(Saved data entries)
---*---

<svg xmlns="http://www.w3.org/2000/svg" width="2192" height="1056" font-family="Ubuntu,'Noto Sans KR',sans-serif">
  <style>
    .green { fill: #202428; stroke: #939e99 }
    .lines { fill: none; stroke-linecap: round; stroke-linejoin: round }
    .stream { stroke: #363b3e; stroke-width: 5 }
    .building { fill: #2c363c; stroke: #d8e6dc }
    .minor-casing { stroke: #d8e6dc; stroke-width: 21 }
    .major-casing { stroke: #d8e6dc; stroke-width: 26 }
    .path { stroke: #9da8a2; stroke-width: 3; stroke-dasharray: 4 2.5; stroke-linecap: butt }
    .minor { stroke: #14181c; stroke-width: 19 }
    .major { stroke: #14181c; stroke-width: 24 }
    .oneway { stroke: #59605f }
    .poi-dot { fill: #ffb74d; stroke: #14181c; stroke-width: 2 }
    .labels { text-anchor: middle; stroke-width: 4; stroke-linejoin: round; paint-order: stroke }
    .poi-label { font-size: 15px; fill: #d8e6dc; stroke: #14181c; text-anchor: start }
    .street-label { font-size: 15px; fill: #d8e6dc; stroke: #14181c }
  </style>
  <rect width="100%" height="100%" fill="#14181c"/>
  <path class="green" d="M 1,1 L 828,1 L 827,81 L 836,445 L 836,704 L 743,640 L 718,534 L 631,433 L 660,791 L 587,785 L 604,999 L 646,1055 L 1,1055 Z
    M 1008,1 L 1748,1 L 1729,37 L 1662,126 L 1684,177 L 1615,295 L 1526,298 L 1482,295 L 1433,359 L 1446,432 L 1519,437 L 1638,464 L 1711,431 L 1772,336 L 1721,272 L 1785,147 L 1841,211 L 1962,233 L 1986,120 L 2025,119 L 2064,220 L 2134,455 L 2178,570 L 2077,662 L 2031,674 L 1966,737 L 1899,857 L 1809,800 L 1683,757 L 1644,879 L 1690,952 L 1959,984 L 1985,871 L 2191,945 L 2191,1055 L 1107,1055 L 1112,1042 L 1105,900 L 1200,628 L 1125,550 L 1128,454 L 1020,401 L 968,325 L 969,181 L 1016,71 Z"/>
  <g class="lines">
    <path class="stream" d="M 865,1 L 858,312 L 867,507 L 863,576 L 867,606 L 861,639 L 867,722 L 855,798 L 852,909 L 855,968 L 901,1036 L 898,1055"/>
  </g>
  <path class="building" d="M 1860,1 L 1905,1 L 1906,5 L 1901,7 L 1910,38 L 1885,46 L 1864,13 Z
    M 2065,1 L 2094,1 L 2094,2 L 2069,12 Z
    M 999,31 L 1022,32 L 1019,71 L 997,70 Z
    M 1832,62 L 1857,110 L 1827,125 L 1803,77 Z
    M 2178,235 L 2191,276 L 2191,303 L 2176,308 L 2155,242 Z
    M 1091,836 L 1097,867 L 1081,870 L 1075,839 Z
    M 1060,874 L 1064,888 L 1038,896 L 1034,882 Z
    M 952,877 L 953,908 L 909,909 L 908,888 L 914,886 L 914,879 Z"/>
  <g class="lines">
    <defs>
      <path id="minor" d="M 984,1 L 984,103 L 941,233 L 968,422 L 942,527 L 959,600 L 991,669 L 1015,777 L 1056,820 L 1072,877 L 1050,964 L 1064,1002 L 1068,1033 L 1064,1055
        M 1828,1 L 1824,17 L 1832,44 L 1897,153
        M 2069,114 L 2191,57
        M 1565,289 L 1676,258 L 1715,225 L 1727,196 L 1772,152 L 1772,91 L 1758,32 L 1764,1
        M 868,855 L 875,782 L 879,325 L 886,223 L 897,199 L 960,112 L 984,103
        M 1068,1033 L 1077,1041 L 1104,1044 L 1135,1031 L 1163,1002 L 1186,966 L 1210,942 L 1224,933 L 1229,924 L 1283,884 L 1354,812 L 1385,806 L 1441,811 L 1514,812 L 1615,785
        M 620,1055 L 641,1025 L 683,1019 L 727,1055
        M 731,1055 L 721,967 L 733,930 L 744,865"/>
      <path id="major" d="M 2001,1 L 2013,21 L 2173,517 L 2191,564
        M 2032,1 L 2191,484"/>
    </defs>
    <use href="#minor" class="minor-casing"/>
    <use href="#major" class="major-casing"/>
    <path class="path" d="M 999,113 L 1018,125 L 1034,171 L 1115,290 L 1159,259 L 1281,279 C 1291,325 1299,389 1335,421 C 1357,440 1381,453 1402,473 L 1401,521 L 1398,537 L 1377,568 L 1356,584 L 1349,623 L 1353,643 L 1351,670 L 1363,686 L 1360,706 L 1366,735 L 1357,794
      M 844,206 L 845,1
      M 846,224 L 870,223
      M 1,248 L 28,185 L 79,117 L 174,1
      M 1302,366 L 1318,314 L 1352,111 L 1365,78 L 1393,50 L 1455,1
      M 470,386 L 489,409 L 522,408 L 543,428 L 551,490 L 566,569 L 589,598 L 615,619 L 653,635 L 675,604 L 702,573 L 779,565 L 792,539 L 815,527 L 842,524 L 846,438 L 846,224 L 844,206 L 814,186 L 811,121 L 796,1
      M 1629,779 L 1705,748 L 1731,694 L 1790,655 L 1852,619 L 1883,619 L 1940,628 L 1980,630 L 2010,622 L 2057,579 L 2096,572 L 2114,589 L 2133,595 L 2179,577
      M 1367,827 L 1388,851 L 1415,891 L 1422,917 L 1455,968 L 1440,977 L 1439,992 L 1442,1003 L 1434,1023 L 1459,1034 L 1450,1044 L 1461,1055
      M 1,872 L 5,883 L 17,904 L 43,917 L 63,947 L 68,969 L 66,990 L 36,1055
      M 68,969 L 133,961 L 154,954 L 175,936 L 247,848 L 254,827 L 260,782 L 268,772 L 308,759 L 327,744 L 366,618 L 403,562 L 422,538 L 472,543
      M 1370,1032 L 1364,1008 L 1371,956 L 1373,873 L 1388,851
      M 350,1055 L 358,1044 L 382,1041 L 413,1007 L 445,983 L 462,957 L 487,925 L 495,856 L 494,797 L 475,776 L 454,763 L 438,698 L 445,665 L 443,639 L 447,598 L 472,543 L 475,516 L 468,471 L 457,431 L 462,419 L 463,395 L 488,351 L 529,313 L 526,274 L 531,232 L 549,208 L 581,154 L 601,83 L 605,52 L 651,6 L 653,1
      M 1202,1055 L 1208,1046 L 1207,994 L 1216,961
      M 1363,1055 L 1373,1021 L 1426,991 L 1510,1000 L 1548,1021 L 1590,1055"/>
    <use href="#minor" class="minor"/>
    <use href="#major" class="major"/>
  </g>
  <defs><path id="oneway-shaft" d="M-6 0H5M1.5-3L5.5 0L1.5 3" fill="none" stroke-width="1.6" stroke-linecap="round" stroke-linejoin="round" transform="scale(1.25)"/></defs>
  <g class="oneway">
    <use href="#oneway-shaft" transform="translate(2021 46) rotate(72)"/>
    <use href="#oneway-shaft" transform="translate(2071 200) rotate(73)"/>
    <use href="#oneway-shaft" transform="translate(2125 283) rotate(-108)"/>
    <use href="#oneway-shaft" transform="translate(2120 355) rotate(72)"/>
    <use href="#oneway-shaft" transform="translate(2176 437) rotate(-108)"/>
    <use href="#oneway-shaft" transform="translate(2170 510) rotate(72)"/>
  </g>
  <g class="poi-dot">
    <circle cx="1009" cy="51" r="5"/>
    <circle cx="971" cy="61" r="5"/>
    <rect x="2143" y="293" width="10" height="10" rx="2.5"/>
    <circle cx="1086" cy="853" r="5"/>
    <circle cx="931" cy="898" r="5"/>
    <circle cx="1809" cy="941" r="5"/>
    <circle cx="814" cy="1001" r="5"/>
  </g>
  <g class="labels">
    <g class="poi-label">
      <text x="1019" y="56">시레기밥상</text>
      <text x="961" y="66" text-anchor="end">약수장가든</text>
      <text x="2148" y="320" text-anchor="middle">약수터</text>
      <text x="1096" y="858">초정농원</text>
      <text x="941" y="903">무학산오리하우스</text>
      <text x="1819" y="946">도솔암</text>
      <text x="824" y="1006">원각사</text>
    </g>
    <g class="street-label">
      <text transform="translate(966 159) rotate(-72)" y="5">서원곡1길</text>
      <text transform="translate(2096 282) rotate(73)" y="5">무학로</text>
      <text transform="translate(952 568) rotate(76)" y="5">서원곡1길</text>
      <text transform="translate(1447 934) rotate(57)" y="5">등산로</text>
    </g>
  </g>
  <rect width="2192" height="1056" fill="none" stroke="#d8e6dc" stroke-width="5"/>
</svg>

---*---

DIRECTIONS
Output, from the data above, the lines from the line with "M 1,248 L 28,185 L 79,117 L 174,1" to the line with "M 1370,1032 L" exactly as they stand, both ends included and nothing else.

TASK RESULT
      M 1,248 L 28,185 L 79,117 L 174,1
      M 1302,366 L 1318,314 L 1352,111 L 1365,78 L 1393,50 L 1455,1
      M 470,386 L 489,409 L 522,408 L 543,428 L 551,490 L 566,569 L 589,598 L 615,619 L 653,635 L 675,604 L 702,573 L 779,565 L 792,539 L 815,527 L 842,524 L 846,438 L 846,224 L 844,206 L 814,186 L 811,121 L 796,1
      M 1629,779 L 1705,748 L 1731,694 L 1790,655 L 1852,619 L 1883,619 L 1940,628 L 1980,630 L 2010,622 L 2057,579 L 2096,572 L 2114,589 L 2133,595 L 2179,577
      M 1367,827 L 1388,851 L 1415,891 L 1422,917 L 1455,968 L 1440,977 L 1439,992 L 1442,1003 L 1434,1023 L 1459,1034 L 1450,1044 L 1461,1055
      M 1,872 L 5,883 L 17,904 L 43,917 L 63,947 L 68,969 L 66,990 L 36,1055
      M 68,969 L 133,961 L 154,954 L 175,936 L 247,848 L 254,827 L 260,782 L 268,772 L 308,759 L 327,744 L 366,618 L 403,562 L 422,538 L 472,543
      M 1370,1032 L 1364,1008 L 1371,956 L 1373,873 L 1388,851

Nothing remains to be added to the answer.